The skimmed milk that's left is safe to drink. Cool it quickly and store in the refrigerator as you would any other milk. It should have a nice, cooked taste.
METHOD 2
Ingredients:
Organic cream skimmed from 2 quarts of organic raw, whole milk
1 pint of organic heavy whipping cream (NOT ultra pasteurized)
Instructions:
Put all the cream in a shallow glass or stainless steel pan. I use a ten-inch Pyrex pie pan with little handles that sit on the rim of my twelve-inch frying pan.
Put enough water in the bottom of a large frying pan so that the bottom of the cream pan will just touch it when set inside. Heat to 175°F, or a bare simmer. Do not boil the water - see above.
Place the cream pan over the water and heat the cream to between 160°-175°F. Hold it in this range for at least an hour and a half. You can cook it longer, which will reduce the cream more, and give a stiffer clotted cream, more similar to that made in Devonshire. Use a thermometer and don't let it get too hot. It will form a thick, crackly, golden crust.

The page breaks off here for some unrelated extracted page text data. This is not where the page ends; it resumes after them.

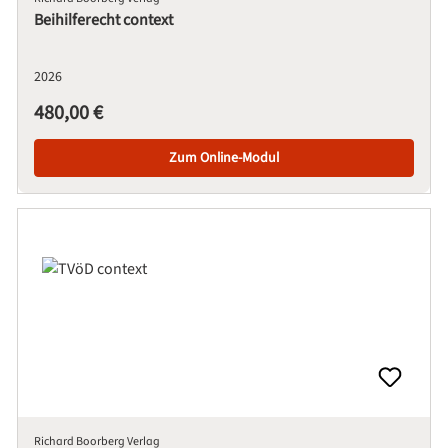
Beihilferecht context
2026
Regulärer Preis:
480,00 €
Zum Online-Modul
Richard Boorberg Verlag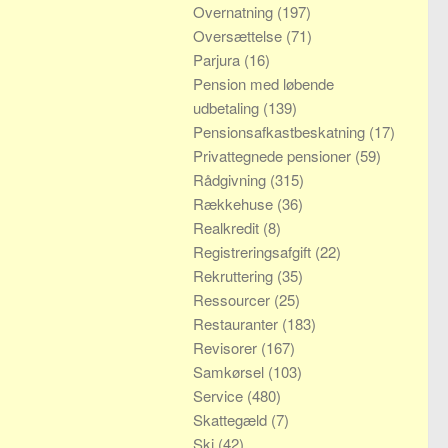
Overnatning
(197)
Oversættelse
(71)
Parjura
(16)
Pension med løbende
udbetaling
(139)
Pensionsafkastbeskatning
(17)
Privattegnede pensioner
(59)
Rådgivning
(315)
Rækkehuse
(36)
Realkredit
(8)
Registreringsafgift
(22)
Rekruttering
(35)
Ressourcer
(25)
Restauranter
(183)
Revisorer
(167)
Samkørsel
(103)
Service
(480)
Skattegæld
(7)
Ski
(42)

Skim into a bowl, and repeat the whole process a second, possibly a third time. The last time, let the cream cool slowly with the crust intact. When cool, skim the thickened cream off into a bowl and refrigerate. Use within a week.
There will still be cream in the pan. Chill and use in cooking, baking, ice cream, or in coffee.

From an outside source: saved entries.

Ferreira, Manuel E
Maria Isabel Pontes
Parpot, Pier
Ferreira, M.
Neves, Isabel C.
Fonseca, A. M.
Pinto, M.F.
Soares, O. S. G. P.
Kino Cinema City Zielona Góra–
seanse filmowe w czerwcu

Note: You can just use the heavy whipping cream without adding any raw cream. It doesn't taste quite as good, but it's easier.
A few notes on texture:
Commercial clotted cream made in Cornwall comes in tidy tubs, each with its own golden crust on top of the silky smooth cream. It's cooked in those individual tubs, and it's hard to get the same effect at home. It's easier to replicate the thicker, almost butter-like consistency of Devon-style clotted cream.
Both styles are scrumptious, but if you want that smoother Cornish cream, keep the nicest looking bits of the crust in a separate dish and spoon a little of the unthickened cream into the rest. Refrigerate until cold. The non-crusty bowl will be very thick with some runny cream underneath and at the sides. Beat the two together until smooth. Add more of the runny cream as necessary to achieve a thick hollandaise-like consistency. Smooth off the top, position the pretty golden crusty parts on the top, and pop back into the fridge until cold. Serve cold or at room temperature.
If you let the cream get too hot, the clotted cream may become grainy, as well as bitter. Lots of recipes I found recommend cooking the cream at around 180°F, but I didn't get as good results at that temperature.
Things to eat with clotted cream:
Serve over fresh, sliced Frog Hollow Farm fruit.
Spoon a bit over fruit crisps, pies, cobblers, or shortcakes.
Split a soft yeast bun vertically down the middle without cutting through the bottom.
Slather in clotted cream and jam. This is part of a traditional Cornish cream tea.
Strawberry jam is usual, but we're partial to peach or apricot conserve.
Spread on quick breads or toast instead of butter.
Top waffles or pancakes with fresh peaches and a spoonful of clotted cream.
Top warm slices of Frog Hollow Farm fruit galettes with a small dollop of clotted cream.
Try on a baked potato instead of sour cream.
Add a dab to one of Becky's Grilled Peaches with Pancetta.